### How to complete this task
Exactly as written, set down the lines from the top of the entries through the line bearing "letter-spacing: 0.4px;", with every picture left out.

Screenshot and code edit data
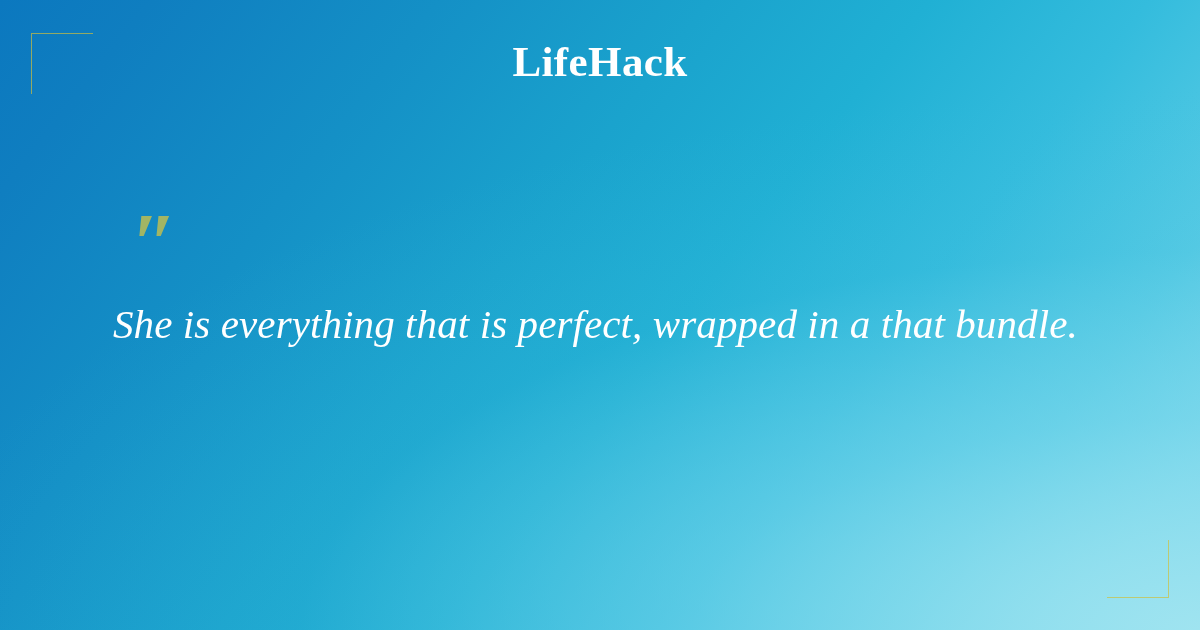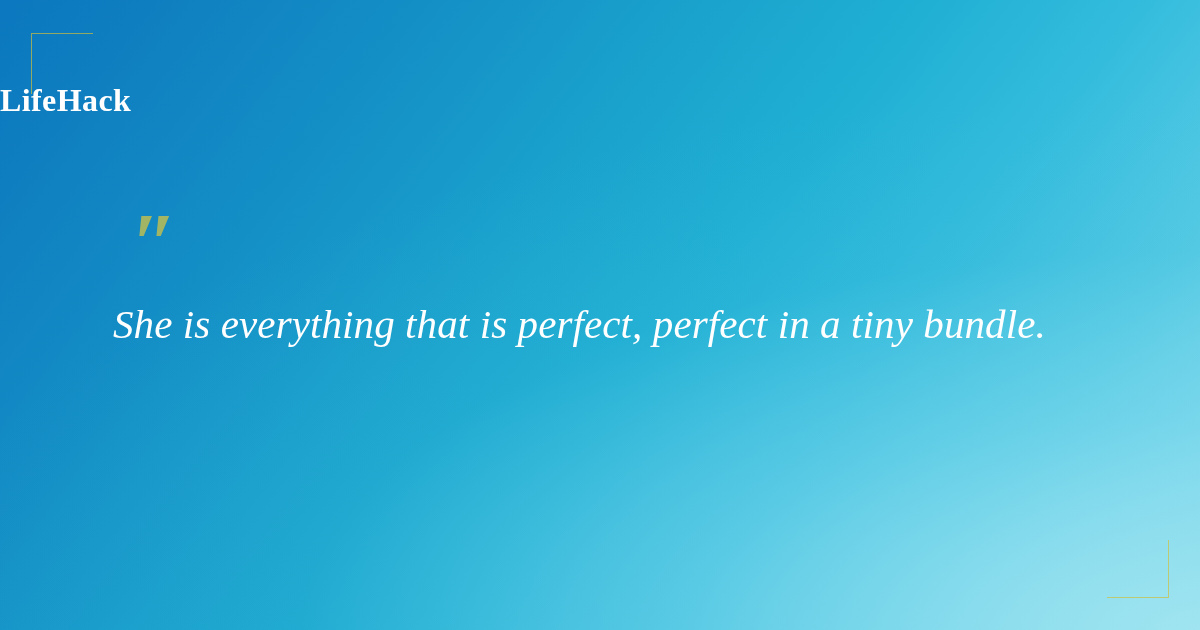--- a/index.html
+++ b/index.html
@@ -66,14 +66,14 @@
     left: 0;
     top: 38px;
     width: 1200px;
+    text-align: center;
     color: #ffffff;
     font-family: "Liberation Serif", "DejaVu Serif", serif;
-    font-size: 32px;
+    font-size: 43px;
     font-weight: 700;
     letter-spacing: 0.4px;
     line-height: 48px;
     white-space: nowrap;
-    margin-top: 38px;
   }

### Result of the task
--- a/index.html
+++ b/index.html
@@ -66,14 +66,14 @@
     left: 0;
     top: 38px;
     width: 1200px;
+    text-align: center;
     color: #ffffff;
     font-family: "Liberation Serif", "DejaVu Serif", serif;
-    font-size: 32px;
+    font-size: 43px;
     font-weight: 700;
     letter-spacing: 0.4px;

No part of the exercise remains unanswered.